Lent: Underdog God


Outside of the Peanuts comic/cartoon, no creative work has influenced me as much as the Underdog cartoon. Oh, maybe Jimi Hendrix. I watched Underdog when it was on television before syndication. During the 1960's as a child, Underdog had a profound influence on my psyche. The underdog archetype is powerful. In storytelling and myth, the underdog theme resonates deeply in the human soul. Films like "The Blind Side" come out a playbook well-established in cultures universally, but particularly salient in America "rags to riches" Horatio Alger themes.

I just received the complete DVD series of Underdog. I ordered it back in October while in production.  I wanted to make sure I had a chance to get this in my library. The best way to preserve such works is to lay down the dollars...money votes.
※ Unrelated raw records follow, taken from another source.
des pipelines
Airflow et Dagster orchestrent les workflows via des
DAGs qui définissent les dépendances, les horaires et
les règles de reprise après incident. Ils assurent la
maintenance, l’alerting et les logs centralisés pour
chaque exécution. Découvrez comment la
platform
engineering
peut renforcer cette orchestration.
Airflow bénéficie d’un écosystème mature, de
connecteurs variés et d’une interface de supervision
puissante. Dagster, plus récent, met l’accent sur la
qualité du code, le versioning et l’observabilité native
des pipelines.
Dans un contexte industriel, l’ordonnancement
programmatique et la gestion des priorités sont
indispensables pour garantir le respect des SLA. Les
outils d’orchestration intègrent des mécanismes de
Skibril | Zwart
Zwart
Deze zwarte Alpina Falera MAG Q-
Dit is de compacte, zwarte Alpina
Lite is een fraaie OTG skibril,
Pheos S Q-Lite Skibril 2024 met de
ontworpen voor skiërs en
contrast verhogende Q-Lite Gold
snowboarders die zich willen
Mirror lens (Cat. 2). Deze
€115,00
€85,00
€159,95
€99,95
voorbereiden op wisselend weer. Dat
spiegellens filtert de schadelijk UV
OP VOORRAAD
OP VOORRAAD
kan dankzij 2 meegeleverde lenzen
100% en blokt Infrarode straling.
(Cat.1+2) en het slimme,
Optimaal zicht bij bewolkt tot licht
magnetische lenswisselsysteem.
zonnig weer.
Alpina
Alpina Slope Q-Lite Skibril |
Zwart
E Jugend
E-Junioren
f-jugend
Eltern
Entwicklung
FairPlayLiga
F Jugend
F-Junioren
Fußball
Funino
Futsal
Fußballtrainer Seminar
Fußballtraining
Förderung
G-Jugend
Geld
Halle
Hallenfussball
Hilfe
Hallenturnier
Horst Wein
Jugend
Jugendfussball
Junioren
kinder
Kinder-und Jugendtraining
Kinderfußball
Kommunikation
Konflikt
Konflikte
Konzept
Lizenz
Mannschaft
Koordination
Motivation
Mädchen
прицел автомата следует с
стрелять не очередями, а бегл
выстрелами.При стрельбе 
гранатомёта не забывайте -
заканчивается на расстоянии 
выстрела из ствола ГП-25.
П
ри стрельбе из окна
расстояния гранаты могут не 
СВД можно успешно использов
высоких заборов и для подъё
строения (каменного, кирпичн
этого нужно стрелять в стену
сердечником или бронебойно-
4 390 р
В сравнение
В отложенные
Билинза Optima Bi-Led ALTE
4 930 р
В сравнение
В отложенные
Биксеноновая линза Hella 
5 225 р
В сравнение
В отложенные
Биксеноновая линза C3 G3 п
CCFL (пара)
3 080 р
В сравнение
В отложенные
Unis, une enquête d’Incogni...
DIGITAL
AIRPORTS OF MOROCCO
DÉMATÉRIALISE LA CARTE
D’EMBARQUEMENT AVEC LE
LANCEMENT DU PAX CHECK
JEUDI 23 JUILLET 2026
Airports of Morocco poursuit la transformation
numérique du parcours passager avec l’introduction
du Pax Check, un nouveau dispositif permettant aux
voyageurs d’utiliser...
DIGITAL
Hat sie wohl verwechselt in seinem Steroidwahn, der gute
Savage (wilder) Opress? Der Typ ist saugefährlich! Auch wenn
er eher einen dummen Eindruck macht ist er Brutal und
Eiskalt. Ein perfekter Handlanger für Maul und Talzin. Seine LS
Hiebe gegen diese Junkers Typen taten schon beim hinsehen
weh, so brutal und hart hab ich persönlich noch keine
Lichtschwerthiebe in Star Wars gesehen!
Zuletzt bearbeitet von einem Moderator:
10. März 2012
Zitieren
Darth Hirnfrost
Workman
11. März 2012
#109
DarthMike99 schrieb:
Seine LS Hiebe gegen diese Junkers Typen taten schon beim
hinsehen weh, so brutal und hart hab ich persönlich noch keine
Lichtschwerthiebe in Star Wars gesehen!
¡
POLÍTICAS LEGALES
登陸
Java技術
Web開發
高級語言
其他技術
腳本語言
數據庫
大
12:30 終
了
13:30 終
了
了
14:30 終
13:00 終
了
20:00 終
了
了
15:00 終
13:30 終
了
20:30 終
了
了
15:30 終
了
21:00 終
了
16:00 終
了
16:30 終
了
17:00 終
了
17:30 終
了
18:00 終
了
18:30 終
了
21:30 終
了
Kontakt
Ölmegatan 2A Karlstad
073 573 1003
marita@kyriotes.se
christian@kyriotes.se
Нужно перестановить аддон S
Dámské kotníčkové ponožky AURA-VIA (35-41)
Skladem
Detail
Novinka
I find it interesting that General Mills was behind the series. I have no preference for its breakfast cereals. In fact, I don't eat cereal at all because it is a giant waste of money. When I do eat grains for breakfast, it is either bread or oatmeal. So much for consumptive conditioning by commercials.

For Lent, I will be serving up themes on Christ's sufferings as part of the redemptive story of Scripture. Suffering is sanctified by Christ's work. Ponder the significant paradox of God in Christ being the underdog. When He used his powers of Deity, it was to defend others. He laid down the prerogatives of power in terms of his own person. Indeed, the Creator became subject to the Creation, and Creation was cruel. In a Darwinian existence, the "Survival of the Fittest," how can God die? Why would He choose to place Himself in that position willingly? For crimes He did not commit? Love.

Love transcends self-preservation. I have heard ardent Evolutionists argue incessantly about the "selfish gene" theory of altruism. It does not wash, cannot wash. Any one who lays down His life has gone beyond mere biology, no matter the theories shrouded in technical jargon. The theory has no clothes..bare and butt-naked. For such posturing is truly asinine and seriously downplays the moral courage its takes to suffer and die on behalf of others as an innocent.

Christ, our suffering servant, our God with wounds.